■ Task prompt:
Records follow. Pull out every line that contains "images".

■ Records for this task:
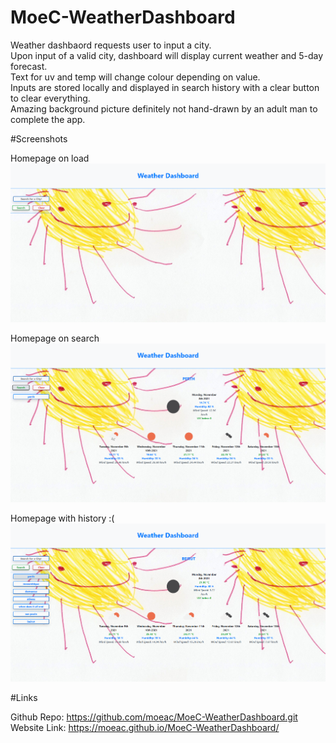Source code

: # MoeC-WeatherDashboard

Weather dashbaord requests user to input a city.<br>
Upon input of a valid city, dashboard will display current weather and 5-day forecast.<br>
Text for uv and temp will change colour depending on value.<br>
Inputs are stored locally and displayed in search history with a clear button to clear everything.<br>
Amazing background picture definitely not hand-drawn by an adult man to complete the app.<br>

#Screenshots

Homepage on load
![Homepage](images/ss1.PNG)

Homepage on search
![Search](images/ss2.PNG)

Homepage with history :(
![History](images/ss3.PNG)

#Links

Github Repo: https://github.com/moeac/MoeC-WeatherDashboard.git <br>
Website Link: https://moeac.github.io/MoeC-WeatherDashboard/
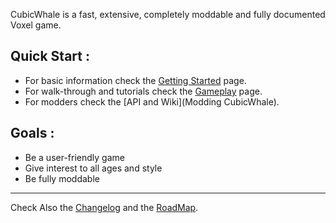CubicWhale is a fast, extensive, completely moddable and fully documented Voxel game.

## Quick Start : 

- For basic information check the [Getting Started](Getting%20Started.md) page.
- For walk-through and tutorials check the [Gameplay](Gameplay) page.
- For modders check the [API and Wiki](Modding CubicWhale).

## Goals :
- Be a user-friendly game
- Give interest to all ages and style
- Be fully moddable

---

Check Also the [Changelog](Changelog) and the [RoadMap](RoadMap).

■ Output below:
![Homepage](images/ss1.PNG)
![Search](images/ss2.PNG)
![History](images/ss3.PNG)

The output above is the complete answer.